LinuxLists.cc - [PATCH] Introduce nodemask

2004-03-18 23:05:19

Subject: [PATCH] Introduce nodemask_t ADT [0/7]

I've got a fairly good size patch set to implement an ADT (Abstract Data
Type) for nodemasks, which follows the path blazed by wli with the
cpumask_t code. The basic idea is to create a generic,
platform/arch-agnostic nodemask data type, complete with operations to
do most anything you'd want to do with a nodemask. This stops us from
open-coding nodemask operations, allows non-consecutive node numbering
(ie: nodes don't have to be numbered 0...numnodes-1), gets rid of
numnodes entirely (replaced with num_online_nodes()), and will
facilitate the hotplugging of whole nodes.

As I mentioned, the code is heavily based on Bill Irwin's cpumask_t
code. The changes are broken into seven patches:

nodemask_t-01-definitions.patch
The basic definitions of the nodemask_t type: include/linux/nodemask.h,
include/asm-generic/{nodemask.h, nodemask_arith.h, nodemask_array.h,
nodemask_const_reference.h, nodemask_const_value.h, nodemask_nonuma.h},
and some small changes to include/linux/mmzone.h (removing extistant
definition of node_online_map and helper functions).

nodemask_t-02-core.patch
Changes to arch-independent code. Surprisingly few references to
numnodes, open-coded node loops, etc. Most important result of this
patch is that no generic code assumes anything about node numbering.
This allows individual arches to use sparse numbering if they care to.

nodemask_t-03-i386.patch
Changes to i386 specific code. As with most arch changes, it involves
close-coding loops (ie: for_each_online_node(nid) rather than
for(nid=0;nid<numnodes;nid++)) and replacing the use of numnodes with
num_online_nodes() and node_set_online(nid).

nodemask_t-04-ppc64.patch
Changes to ppc64 specific code. Untested. Code review & testing
requested.

nodemask_t-05-x86_64.patch
Changes to x86_64 specific code. Untested. Code review & testing
requested.

nodemask_t-06-ia64.patch
Changes to ia64 specific code. Untested. Code review & testing
requested.

nodemask_t-07-other.patch
Changes to other arch-specific code (alpha, arm, mips, sparc64 & sh).
Untested. Code review & testing requested.

2004-03-19 00:01:41

by Matthew Dobson

[permalink] [raw]

Subject: Re: [PATCH] Introduce nodemask_t ADT [0/7]

On Thu, 2004-03-18 at 15:23, Jesse Barnes wrote:
> On Thursday 18 March 2004 3:04 pm, Matthew Dobson wrote:
> > do most anything you'd want to do with a nodemask. This stops us from
> > open-coding nodemask operations, allows non-consecutive node numbering
> > (ie: nodes don't have to be numbered 0...numnodes-1), gets rid of
> > numnodes entirely (replaced with num_online_nodes()), and will
> > facilitate the hotplugging of whole nodes.
>
> My hero! :) I think this has been needed for awhile, but now that I

Anything for a damsel in distress! ;)

- _Collected data_
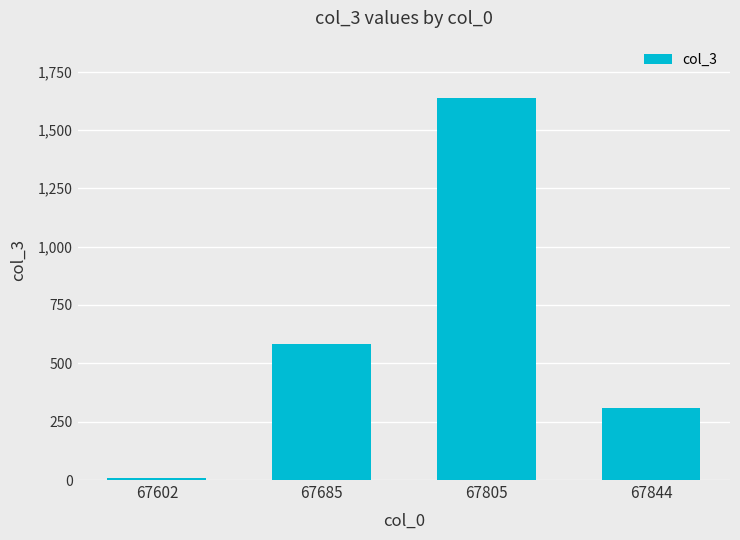

True or false: the data shows 405 at 67844.

False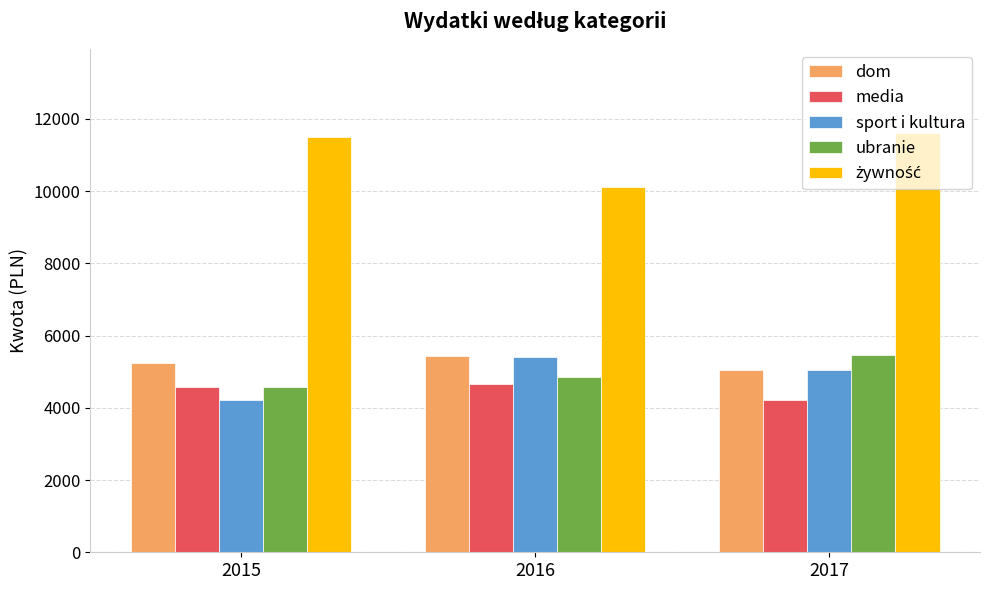

What is the greatest value displayed?

11613.5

- _Job A_
In the nodemask patch thread, which architectures does nodemask_t-07-other.patch cover?
- _Job B_
Continue the nodemask patch thread, starting after its last line.
Nothing in the listing is needed here.

- _Reply A_
Alpha, arm, mips, sparc64 and sh.

- _Reply B_
> think about it, it begs the question of what a node is. Is it a set
> of CPUs and blocks of memory (that seems to be the most commonly used
> definition in the code), just memory, just CPUs, or what?

There have been arguments about exactly what a node is since there has
been a concept of a node at all. In the kernel, it isn't defined. A
node doesn't *have* to have CPUs on it (see nr_cpus_node()), doesn't
*have* to have memory, doesn't *have* to have I/O. It's supposed to be
just a container for those 3 things, but the containers can be empty.
This code doesn't get into what a node is, just makes sure they're used
properly... ;)

> On sn2
> hardware, we have the concept of a node without CPUs. And due to our
> wacky I/O layout, we also have nodes without CPUs *or* memory! (The
> I/O guys call these "ionodes".)

Yep... I saw both numnodes and numionodes perusing the ia64 code. You
should be able to put these CPU/memless nodes in the node_online_map
now... If there's code that's assuming a node contains either CPUs or
memory, I'd like to find it! :)

> And then of course, there are CPUs
> that aren't particularly close to any memory (i.e. they have none of
> their own, and have to go several hops and/or through other CPUs to
> get at memory at all).

node_distance(from, to)

> I'll take a look at the ia64 bits when I get them (I've only received
> two of the seven patches thus far).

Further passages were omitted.